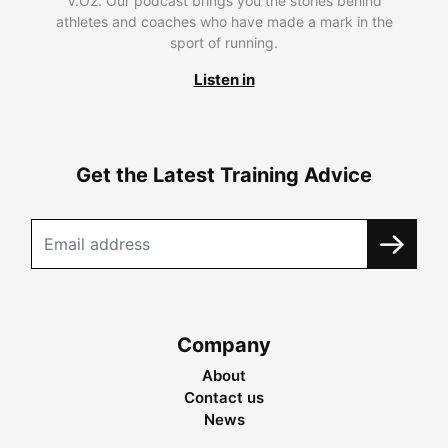
V.O2. Our podcast brings you the stories behind
athletes and coaches who have made a mark in the
sport of running.
Listen in
Get the Latest Training Advice
Company
About
Contact us
News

----------

What to produce:
Edit the listing above by putting "show" in place of "podcast" and leaving every other word as it is. Give only the text, without the pictures.

Exercise output:
V.O2. Our show brings you the stories behind
athletes and coaches who have made a mark in the
sport of running.
Listen in
Get the Latest Training Advice
Company
About
Contact us
News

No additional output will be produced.